Metastatic Breast Cancer

Treatments

Drug: Combination of endocrine therapy and targeted treatment
Drug: Combination of chemotherapy, endocrine therapy and targeted treatment
Drug: Chemotherapy (exclusive)
Drug: Endocrine therapy (exclusive)
Drug: Chemotherapy and targeted treatment
Drug: Combination of endocrine therapy and chemotherapy

Study type

Observational

Funder types

Other

Identifiers

NCT03676257
IB-2017DATECAN-ESME

Details and patient eligibility

About

Overall survival (OS) is considered the most reliable cancer endpoint and used by the Health Rregulatory authorities (HRA). OS presents multiple advantages in cancer randomized controlled trials (RCT): it is universally accepted as a measure of clinical benefit for the patient; it is objectively defined, both in terms of events and date of incidence; it is easily and precisely measured and thus reproducible; it can be exhaustively collected.
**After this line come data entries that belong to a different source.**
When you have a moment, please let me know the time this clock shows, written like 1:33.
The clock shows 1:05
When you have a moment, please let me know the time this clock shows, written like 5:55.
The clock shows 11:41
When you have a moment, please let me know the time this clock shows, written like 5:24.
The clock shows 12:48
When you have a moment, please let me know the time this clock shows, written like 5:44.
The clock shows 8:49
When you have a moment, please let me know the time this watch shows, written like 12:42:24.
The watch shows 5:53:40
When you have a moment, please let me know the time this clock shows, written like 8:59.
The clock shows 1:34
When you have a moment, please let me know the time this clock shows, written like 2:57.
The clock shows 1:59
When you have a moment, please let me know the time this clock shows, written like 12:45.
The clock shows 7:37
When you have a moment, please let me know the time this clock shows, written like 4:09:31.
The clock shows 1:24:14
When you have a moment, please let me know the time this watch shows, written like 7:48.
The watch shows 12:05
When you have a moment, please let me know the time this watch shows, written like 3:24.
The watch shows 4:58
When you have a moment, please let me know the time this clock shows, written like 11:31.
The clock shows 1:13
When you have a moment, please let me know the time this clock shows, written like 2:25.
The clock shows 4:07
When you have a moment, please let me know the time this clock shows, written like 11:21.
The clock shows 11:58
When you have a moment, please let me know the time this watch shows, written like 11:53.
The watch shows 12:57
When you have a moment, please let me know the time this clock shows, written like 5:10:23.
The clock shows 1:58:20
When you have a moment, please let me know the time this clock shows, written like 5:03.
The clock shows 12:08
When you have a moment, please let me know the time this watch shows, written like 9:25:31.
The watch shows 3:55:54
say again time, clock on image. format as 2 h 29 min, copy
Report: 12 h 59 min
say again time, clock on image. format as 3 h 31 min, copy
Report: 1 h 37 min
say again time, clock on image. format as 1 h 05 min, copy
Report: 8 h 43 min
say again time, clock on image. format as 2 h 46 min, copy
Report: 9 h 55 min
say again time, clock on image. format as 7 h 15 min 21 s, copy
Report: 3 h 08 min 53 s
As such, OS has been validated by HRAs. On the other hand, OS presents some limitations. Observing a benefit on OS may require a large number of patients and/or considerable time for patient follow-up. Costs for trials may be increased, and there might be delays in the introduction of possible beneficial treatments for patients. The development of alternative endpoints that could capture treatment benefit appropriately and be measurable earlier, is central for the evolution of clinical research in oncology.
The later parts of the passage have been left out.